# plan radial engine



## marcocnc

hello friend,
the plan of radial engine 5 cylinder 

View attachment RC Airplane Radial Engine Plans.zip


----------



## ariz

thank you marco

I hope that plans were public domain, anyway I see that 37 users have downloaded them!
great plans for a great (also a quite difficult) engine

did you build it?


----------



## shred

According to some other web sites the designer put the plans in the public domain. Very cool.


----------



## Lakc

Now up to 166 times...
The designer gave permission to the draftsman to create the pdf and make it available to the yahoo radial engine group. Other then those specifics, I dont know if its ok to post them elsewhere or not, so I haven't myself. Those dont appear to be the latest revision, but if you plan on building it, join the yahoo group for a lot of good information and history on the engine.


----------



## Groomengineering

Ah yes, the Edwards Radial.

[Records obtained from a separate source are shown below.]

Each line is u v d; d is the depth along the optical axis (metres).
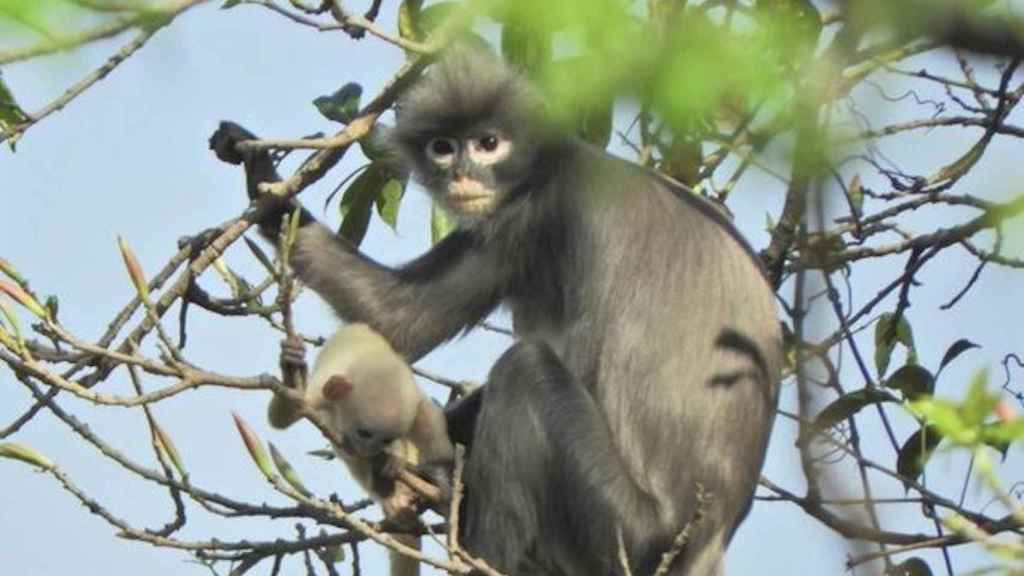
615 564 11.54
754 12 4.61
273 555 10.50
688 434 11.48
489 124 12.45
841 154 4.56
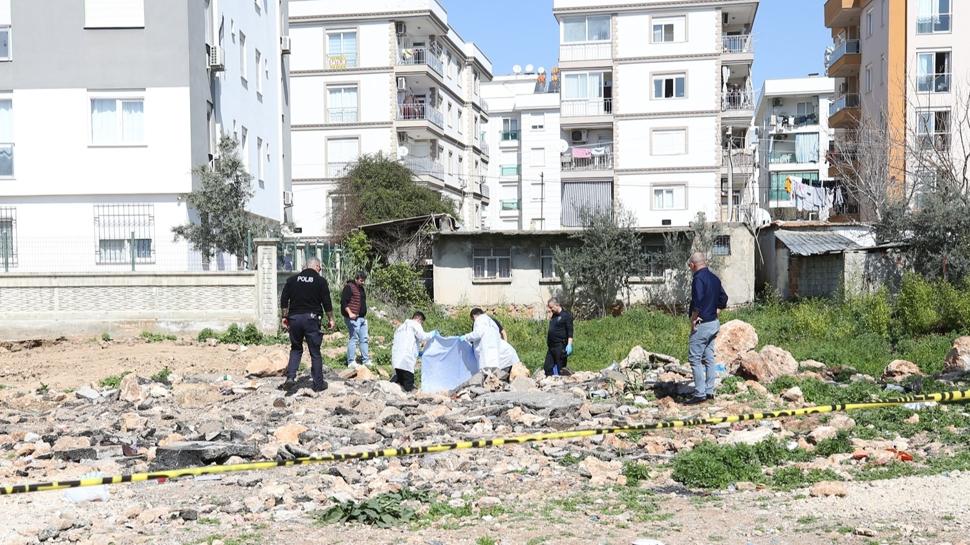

I started building one of these several years ago before realizing I was in waaaaaaaay over my head. scratch.gif







But someday I'll get back to it. 

Jeff


----------



## Lakc

If thats the 7075 spec crankcase material, you already know its an expensive engine to start building.  I have planned on making the crankcase from a casting. Priced the internal gear just last week, its up to $99 now.


----------



## Groomengineering

Hi Lakc. It's actually a chunk of an old belling mandrel from a PVC pipe extruder. :shrug: I'm guessing it's probably 6061, but it works nice and it was free. Thm:

Jeff


----------



## marcocnc

the plans is the italian forum
http://www.baronerosso.net/forum/ae...io/19839-costruzione-di-motori-scoppio-2.html


----------



## evanpan

I wonder whether the pdf  converter I am testing these days can help with that?


----------



## Herbiev

No it can't. Stick with PDF STANDARD FORMAT


----------